START DATASET ENTRIES

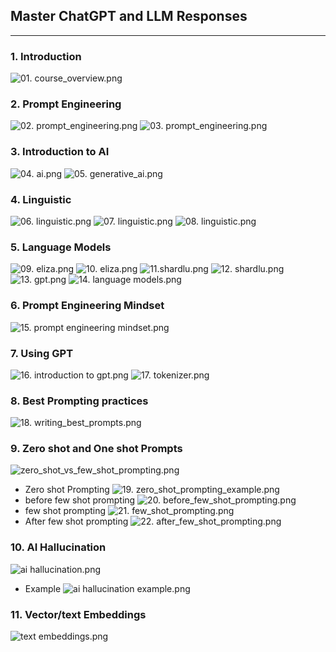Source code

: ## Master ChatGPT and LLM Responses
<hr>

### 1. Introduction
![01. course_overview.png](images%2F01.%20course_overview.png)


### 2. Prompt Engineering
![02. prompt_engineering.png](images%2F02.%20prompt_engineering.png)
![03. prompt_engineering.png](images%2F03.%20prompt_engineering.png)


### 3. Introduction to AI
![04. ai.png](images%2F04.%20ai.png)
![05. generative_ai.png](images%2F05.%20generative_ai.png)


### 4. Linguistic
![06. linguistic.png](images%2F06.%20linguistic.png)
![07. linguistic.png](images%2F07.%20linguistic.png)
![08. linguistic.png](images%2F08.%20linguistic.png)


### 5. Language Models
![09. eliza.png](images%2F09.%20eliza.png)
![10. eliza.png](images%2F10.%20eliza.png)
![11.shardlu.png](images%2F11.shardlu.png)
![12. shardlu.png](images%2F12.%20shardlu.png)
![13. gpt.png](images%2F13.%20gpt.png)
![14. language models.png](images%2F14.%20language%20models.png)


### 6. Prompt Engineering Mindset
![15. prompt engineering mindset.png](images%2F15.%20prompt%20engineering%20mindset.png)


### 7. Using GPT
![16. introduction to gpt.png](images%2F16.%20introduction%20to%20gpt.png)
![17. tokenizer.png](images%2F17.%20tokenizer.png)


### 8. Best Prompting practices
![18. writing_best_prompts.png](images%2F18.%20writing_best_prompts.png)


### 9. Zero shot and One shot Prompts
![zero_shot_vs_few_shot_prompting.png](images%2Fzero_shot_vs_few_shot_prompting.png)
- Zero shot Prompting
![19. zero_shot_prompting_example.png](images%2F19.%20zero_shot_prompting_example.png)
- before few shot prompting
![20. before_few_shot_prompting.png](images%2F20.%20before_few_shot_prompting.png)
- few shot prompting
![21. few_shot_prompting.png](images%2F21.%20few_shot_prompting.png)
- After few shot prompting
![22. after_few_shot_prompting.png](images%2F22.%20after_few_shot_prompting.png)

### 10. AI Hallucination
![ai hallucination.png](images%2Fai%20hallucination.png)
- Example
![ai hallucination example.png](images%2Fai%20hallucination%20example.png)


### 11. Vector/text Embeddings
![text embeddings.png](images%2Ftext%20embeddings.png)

END DATASET ENTRIES
START DATASET ENTRIES

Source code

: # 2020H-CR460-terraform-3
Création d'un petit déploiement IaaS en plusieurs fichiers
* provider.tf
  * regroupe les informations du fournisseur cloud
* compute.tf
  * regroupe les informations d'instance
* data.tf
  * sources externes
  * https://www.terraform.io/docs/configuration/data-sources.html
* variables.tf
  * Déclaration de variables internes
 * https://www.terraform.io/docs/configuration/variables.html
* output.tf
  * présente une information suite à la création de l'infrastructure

END DATASET ENTRIES
START DATASET ENTRIES

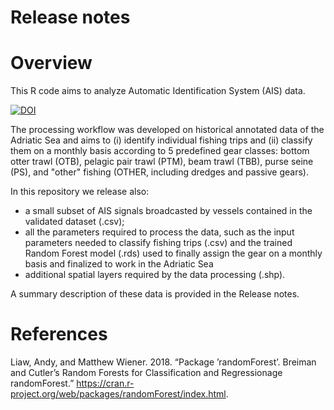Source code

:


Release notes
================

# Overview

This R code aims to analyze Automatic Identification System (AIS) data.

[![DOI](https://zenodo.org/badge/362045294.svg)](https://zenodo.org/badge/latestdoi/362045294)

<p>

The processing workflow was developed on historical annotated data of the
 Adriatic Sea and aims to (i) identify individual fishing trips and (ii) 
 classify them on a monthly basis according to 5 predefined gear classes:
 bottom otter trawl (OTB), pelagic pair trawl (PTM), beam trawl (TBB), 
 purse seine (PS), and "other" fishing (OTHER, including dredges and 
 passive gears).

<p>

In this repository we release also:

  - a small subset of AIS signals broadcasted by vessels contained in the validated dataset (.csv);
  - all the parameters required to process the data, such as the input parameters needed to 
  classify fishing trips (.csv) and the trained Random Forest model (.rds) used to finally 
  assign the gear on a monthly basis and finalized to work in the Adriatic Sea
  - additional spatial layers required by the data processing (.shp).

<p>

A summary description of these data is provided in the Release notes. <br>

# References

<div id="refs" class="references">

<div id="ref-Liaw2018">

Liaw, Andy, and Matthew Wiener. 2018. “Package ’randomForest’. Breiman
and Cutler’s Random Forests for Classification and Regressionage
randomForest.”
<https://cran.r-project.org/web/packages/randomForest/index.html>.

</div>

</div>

END DATASET ENTRIES

> **DIRECTIVE**:
Show every line in the three blocks above that contains the word "required". Matching is case-sensitive.

> **OUTPUT BELOW**:
  - all the parameters required to process the data, such as the input parameters needed to 
  - additional spatial layers required by the data processing (.shp).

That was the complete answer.